
    1. “CEO never miss their lifeboats….”

      Tell me about it … Lived through the worst kind ….
      Not only they dont miss the lifeboat… They do it at others expense !

  3. The day that Steve Jobs introduced the iPhone, it was clear that this was going to be very bad for Research in Motion’s stock, and that investing in Apple was clearly going to pay off. The next day I phoned my broker and sold all my 100 shares of RIM, and bought 100 of Apple, to add to my holding. The joint leadership of RIM, (now Blackberry) basically ignored the whole event, even though any fool who watched Mr. Jobs on stage could plainly see a revolution was being launched, that would indeed change the world. The amazing thing was that it took a while for RIM’s stock price to drop to where it belonged.
+++++
* _ACTIVITY LIST_:
1. In the comments, how many RIM shares did the writer sell the day after the iPhone was introduced?
2. Please print the comments between "Not only they" and "where it belonged.", inclusive.

* _INFORMATION_:
+++++
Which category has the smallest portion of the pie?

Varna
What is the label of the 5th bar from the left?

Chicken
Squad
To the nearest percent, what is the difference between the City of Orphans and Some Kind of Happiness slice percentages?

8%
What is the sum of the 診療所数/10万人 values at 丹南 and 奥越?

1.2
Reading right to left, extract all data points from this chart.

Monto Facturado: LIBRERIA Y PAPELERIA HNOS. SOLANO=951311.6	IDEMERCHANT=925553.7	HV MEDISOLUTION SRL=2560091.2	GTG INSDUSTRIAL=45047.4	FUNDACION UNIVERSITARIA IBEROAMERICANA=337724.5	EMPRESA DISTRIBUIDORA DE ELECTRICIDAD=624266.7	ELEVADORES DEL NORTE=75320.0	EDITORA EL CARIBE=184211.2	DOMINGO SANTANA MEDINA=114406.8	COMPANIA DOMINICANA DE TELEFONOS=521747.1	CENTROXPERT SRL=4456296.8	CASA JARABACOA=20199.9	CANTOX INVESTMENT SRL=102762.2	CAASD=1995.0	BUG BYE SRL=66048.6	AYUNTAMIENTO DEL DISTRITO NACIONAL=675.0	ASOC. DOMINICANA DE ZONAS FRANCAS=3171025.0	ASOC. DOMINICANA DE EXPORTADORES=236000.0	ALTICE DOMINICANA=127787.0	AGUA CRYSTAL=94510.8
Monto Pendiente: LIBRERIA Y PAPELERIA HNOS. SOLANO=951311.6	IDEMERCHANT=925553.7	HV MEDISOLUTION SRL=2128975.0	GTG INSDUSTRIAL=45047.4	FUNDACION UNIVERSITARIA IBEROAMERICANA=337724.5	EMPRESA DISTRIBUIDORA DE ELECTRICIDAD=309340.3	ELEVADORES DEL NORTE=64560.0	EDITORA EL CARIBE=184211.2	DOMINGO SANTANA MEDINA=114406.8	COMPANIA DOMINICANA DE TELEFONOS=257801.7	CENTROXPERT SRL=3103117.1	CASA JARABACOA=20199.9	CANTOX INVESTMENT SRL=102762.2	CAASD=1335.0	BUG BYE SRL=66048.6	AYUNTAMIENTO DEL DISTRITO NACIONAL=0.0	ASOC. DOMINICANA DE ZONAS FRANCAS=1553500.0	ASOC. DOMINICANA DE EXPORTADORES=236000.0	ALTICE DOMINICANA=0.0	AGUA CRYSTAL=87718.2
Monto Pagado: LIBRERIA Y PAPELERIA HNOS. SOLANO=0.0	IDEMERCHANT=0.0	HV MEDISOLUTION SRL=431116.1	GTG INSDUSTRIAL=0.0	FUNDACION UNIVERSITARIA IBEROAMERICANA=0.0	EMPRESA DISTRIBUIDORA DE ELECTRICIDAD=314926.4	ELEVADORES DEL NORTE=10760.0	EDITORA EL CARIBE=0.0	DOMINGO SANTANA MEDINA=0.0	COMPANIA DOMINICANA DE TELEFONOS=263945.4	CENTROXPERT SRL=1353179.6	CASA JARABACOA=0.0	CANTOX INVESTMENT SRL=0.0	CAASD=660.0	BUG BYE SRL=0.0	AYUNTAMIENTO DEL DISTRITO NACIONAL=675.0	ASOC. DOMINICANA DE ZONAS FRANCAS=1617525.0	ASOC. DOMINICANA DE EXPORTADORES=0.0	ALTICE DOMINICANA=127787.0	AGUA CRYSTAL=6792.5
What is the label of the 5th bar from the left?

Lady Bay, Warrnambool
+++++
* _EXPECTED OUTPUTS_:
1. 100 shares

2.
Not only they dont miss the lifeboat… They do it at others expense !

  3. The day that Steve Jobs introduced the iPhone, it was clear that this was going to be very bad for Research in Motion’s stock, and that investing in Apple was clearly going to pay off. The next day I phoned my broker and sold all my 100 shares of RIM, and bought 100 of Apple, to add to my holding. The joint leadership of RIM, (now Blackberry) basically ignored the whole event, even though any fool who watched Mr. Jobs on stage could plainly see a revolution was being launched, that would indeed change the world. The amazing thing was that it took a while for RIM’s stock price to drop to where it belonged.